To train the model, we will define the loss function and optimization algorithm, and implement the training loop.

# Loss function and optimization algorithm
criterion = nn.MSELoss()
optimizer = torch.optim.Adam(model.parameters(), lr=0.001)

# Convert data to tensor
X_tensor = torch.FloatTensor(X).unsqueeze(-1)  # (batch_size, seq_length, input_size)
y_tensor = torch.FloatTensor(y).unsqueeze(-1)  # (batch_size, 1)

# Train the model
num_epochs = 200
for epoch in range(num_epochs):
    model.train()
    
    optimizer.zero_grad()
    outputs = model(X_tensor)
    loss = criterion(outputs, y_tensor)
    loss.backward()
    optimizer.step()
    
    if (epoch + 1) % 20 == 0:
        print(f'Epoch [{epoch+1}/{num_epochs}], Loss: {loss.item():.4f}')

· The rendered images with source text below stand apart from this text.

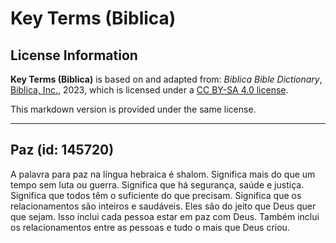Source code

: # Key Terms (Biblica)

## License Information

**Key Terms (Biblica)** is based on and adapted from: _Biblica Bible Dictionary_, [Biblica, Inc.](https://www.biblica.com/), 2023, which is licensed under a [CC BY-SA 4.0 license](https://creativecommons.org/licenses/by-sa/4.0/legalcode.en).

This markdown version is provided under the same license.



--------------------------------

## Paz (id: 145720)

A palavra para paz na língua hebraica é shalom. Significa mais do que um tempo sem luta ou guerra. Significa que há segurança, saúde e justiça. Significa que todos têm o suficiente do que precisam. Significa que os relacionamentos são inteiros e saudáveis. Eles são do jeito que Deus quer que sejam. Isso inclui cada pessoa estar em paz com Deus. Também inclui os relacionamentos entre as pessoas e tudo o mais que Deus criou.


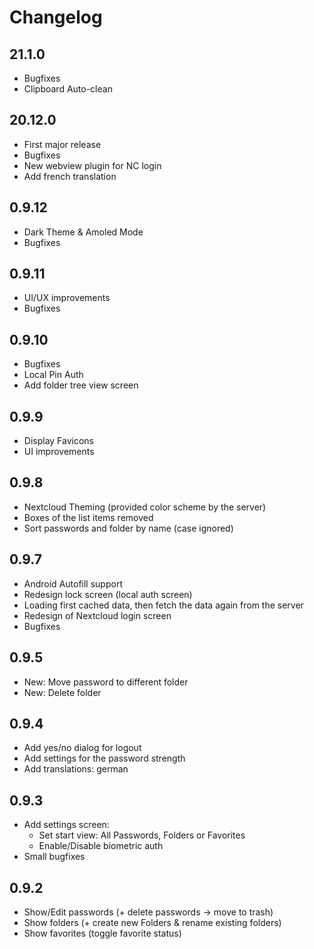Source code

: # Changelog

## 21.1.0

- Bugfixes
- Clipboard Auto-clean

## 20.12.0

- First major release
- Bugfixes
- New webview plugin for NC login
- Add french translation

## 0.9.12

- Dark Theme & Amoled Mode
- Bugfixes

## 0.9.11
- UI/UX improvements
- Bugfixes

## 0.9.10
- Bugfixes
- Local Pin Auth
- Add folder tree view screen

## 0.9.9
- Display Favicons
- UI improvements

## 0.9.8
- Nextcloud Theming (provided color scheme by the server)
- Boxes of the list items removed
- Sort passwords and folder by name (case ignored)

## 0.9.7
- Android Autofill support
- Redesign lock screen (local auth screen)
- Loading first cached data, then fetch the data again from the server
- Redesign of Nextcloud login screen
- Bugfixes

## 0.9.5
- New: Move password to different folder
- New: Delete folder

## 0.9.4
- Add yes/no dialog for logout
- Add settings for the password strength
- Add translations: german

## 0.9.3
- Add settings screen:
    - Set start view: All Passwords, Folders or Favorites
    - Enable/Disable biometric auth
- Small bugfixes

## 0.9.2
- Show/Edit passwords (+ delete passwords -> move to trash)
- Show folders (+ create new Folders & rename existing folders)
- Show favorites (toggle favorite status)
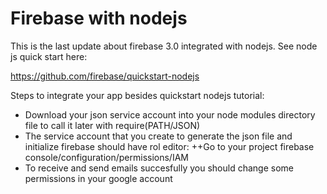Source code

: # Firebase with nodejs

This is the last update about firebase 3.0 integrated with nodejs. 
See node js quick start here:

https://github.com/firebase/quickstart-nodejs

Steps to integrate your app besides quickstart nodejs tutorial:

  + Download your json service account into your node modules directory file to call it later with require(PATH/JSON)
  + The service account that you create to generate the json file and initialize firebase should have rol editor: 
  ++Go to your project firebase console/configuration/permissions/IAM
  + To receive and send emails succesfully you should change some permissions in your google account 


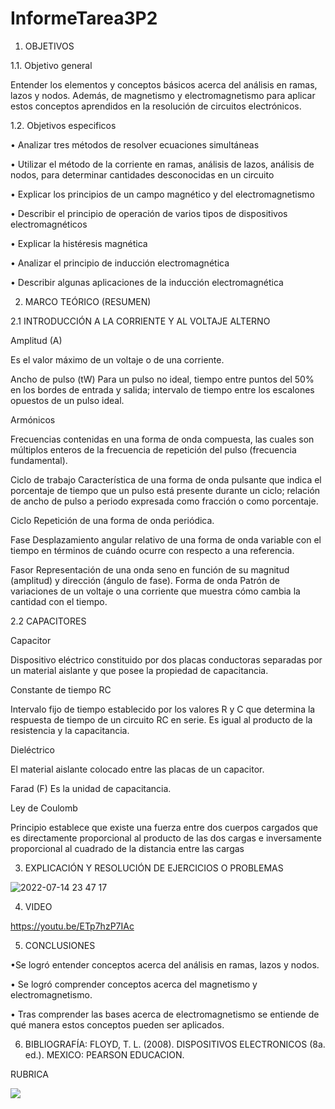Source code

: # InformeTarea3P2

1. OBJETIVOS

1.1.	Objetivo general

Entender los elementos y conceptos básicos acerca del análisis en ramas, lazos y nodos. Además, de magnetismo y electromagnetismo para aplicar estos conceptos aprendidos en la resolución de circuitos electrónicos.

1.2.	Objetivos especificos

•	Analizar tres métodos de resolver ecuaciones simultáneas

•	Utilizar el método de la corriente en ramas, análisis de lazos, análisis de nodos, para determinar cantidades desconocidas en un circuito

•	Explicar los principios de un campo magnético y del electromagnetismo

•	Describir el principio de operación de varios tipos de dispositivos electromagnéticos

•	Explicar la histéresis magnética

•	Analizar el principio de inducción electromagnética

•	Describir algunas aplicaciones de la inducción electromagnética

2. MARCO TEÓRICO (RESUMEN)

2.1	INTRODUCCIÓN A LA CORRIENTE Y AL VOLTAJE ALTERNO

Amplitud (A)

Es el valor máximo de un voltaje o de una corriente.

Ancho de pulso (tW) 
Para un pulso no ideal, tiempo entre puntos del 50% en los bordes de entrada y salida; intervalo de tiempo entre los escalones opuestos de un pulso ideal.

Armónicos 

Frecuencias contenidas en una forma de onda compuesta, las cuales son múltiplos enteros de
la frecuencia de repetición del pulso (frecuencia fundamental).

Ciclo de trabajo 
Característica de una forma de onda pulsante que indica el porcentaje de tiempo que un
pulso está presente durante un ciclo; relación de ancho de pulso a periodo expresada como fracción o como
porcentaje.

Ciclo Repetición de una forma de onda periódica.

Fase Desplazamiento angular relativo de una forma de onda variable con el tiempo en términos de cuándo ocurre con respecto a una referencia.

Fasor
Representación de una onda seno en función de su magnitud (amplitud) y dirección (ángulo de fase).
Forma de onda Patrón de variaciones de un voltaje o una corriente que muestra cómo cambia la cantidad
con el tiempo. 

2.2	CAPACITORES

Capacitor 

Dispositivo eléctrico constituido por dos placas conductoras separadas por un material aislante y que posee la propiedad de capacitancia.

Constante de tiempo RC 

Intervalo fijo de tiempo establecido por los valores R y C que determina la respuesta de tiempo de un circuito RC en serie. Es igual al producto de la resistencia y la capacitancia.

Dieléctrico 

El material aislante colocado entre las placas de un capacitor.

Farad (F) 
Es la unidad de capacitancia.

Ley de Coulomb

Principio establece que existe una fuerza entre dos cuerpos cargados que es directamente proporcional al producto de las dos cargas e inversamente proporcional al cuadrado de la distancia
entre las cargas

3. EXPLICACIÓN Y RESOLUCIÓN DE EJERCICIOS O PROBLEMAS

![2022-07-14 23 47 17](https://user-images.githubusercontent.com/104941068/179152800-ed06abaa-c304-4b19-8c71-c974c7d5d96e.png)

4. VIDEO

https://youtu.be/ETp7hzP7IAc

5. CONCLUSIONES

•Se logró entender conceptos acerca del análisis en ramas, lazos y nodos. 

•	Se logró comprender conceptos acerca del magnetismo y electromagnetismo.

•	Tras comprender las bases acerca de electromagnetismo se entiende de qué manera estos conceptos pueden ser aplicados.

6. BIBLIOGRAFÍA:
FLOYD, T. L. (2008). DISPOSITIVOS ELECTRONICOS (8a. ed.). MEXICO: PEARSON EDUCACION.

RUBRICA

![](https://github.com/doalulema/InformeTarea/blob/main/Tarea.png)
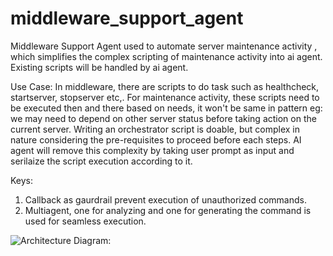# middleware_support_agent

Middleware Support Agent used to automate server maintenance activity , which simplifies the complex scripting of maintenance activity into ai agent. Existing scripts will be handled by ai agent.

Use Case:
In middleware, there are scripts to do task such as healthcheck, startserver, stopserver etc,. For maintenance activity, these scripts need to be executed then and there based on needs, it won't be same in pattern eg: we may need to depend on other server status before taking action on the current server. Writing an orchestrator script is doable, but complex in nature considering the pre-requisites to proceed before each steps. AI agent will remove this complexity by taking user prompt as input and serilaize the script execution according to it. 

Keys:

1. Callback as gaurdrail prevent execution of unauthorized commands.
2. Multiagent, one for analyzing and one for generating the command is used for seamless execution.



![Architecture Diagram:](./arch_diagram.png)
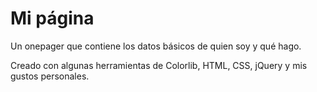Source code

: # Mi página

Un onepager que contiene los datos básicos de quien soy y qué hago.

Creado con algunas herramientas de Colorlib, HTML, CSS, jQuery y mis gustos personales.
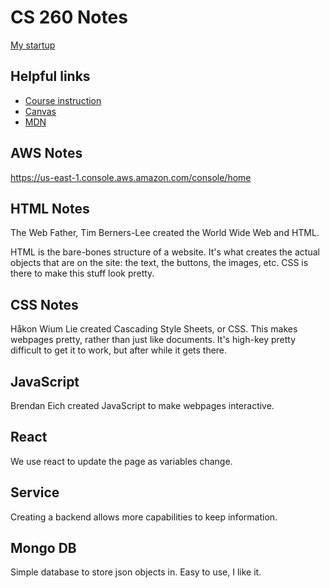 # CS 260 Notes

[My startup](https://simon.cs260.click)

## Helpful links

- [Course instruction](https://github.com/webprogramming260)
- [Canvas](https://byu.instructure.com)
- [MDN](https://developer.mozilla.org)

## AWS Notes

https://us-east-1.console.aws.amazon.com/console/home

## HTML Notes

The Web Father, Tim Berners-Lee created the World Wide Web and HTML.

HTML is the bare-bones structure of a website. It's what creates the actual objects that are on the site: the text, the buttons, the images, etc. CSS is there to make this stuff look pretty.

## CSS Notes

Håkon Wium Lie created Cascading Style Sheets, or CSS. This makes webpages pretty, rather than just like documents. It's high-key pretty difficult to get it to work, but after while it gets there.

## JavaScript

Brendan Eich created JavaScript to make webpages interactive.

## React

We use react to update the page as variables change.

## Service

Creating a backend allows more capabilities to keep information.

## Mongo DB

Simple database to store json objects in. Easy to use, I like it.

5.4 Model Evaluation and Prediction

After training the model, we will visualize the prediction results.

# Evaluate the model
model.eval()
with torch.no_grad():
    predicted = model(X_tensor).numpy()
    
# Visualize prediction results
plt.figure(figsize=(12, 5))
plt.plot(data, label='Original Data')
plt.plot(np.arange(seq_length, len(predicted) + seq_length), predicted, label='Predicted', color='red')
plt.legend()
plt.show()

6. Conclusion

In this tutorial, we explored the basic structure and operational principles of the Gated Recurrent Unit (GRU), and detailed the process of implementing a GRU model using PyTorch. GRU is a model that is simple yet has many potential applications, widely used in areas such as Natural Language Processing and time series prediction.

In the future, we hope to continue research on optimizing deep learning models by utilizing GRU in various ways.

7. References

Cho, K., Merrienboer, B., Gulcehre, C., et al. (2014). Learning Phrase Representations using RNN Encoder-Decoder for Statistical Machine Translation.
Sutskever, I., Vinyals, O., & Le, Q. V. (2014). Sequence to Sequence Learning with Neural Networks.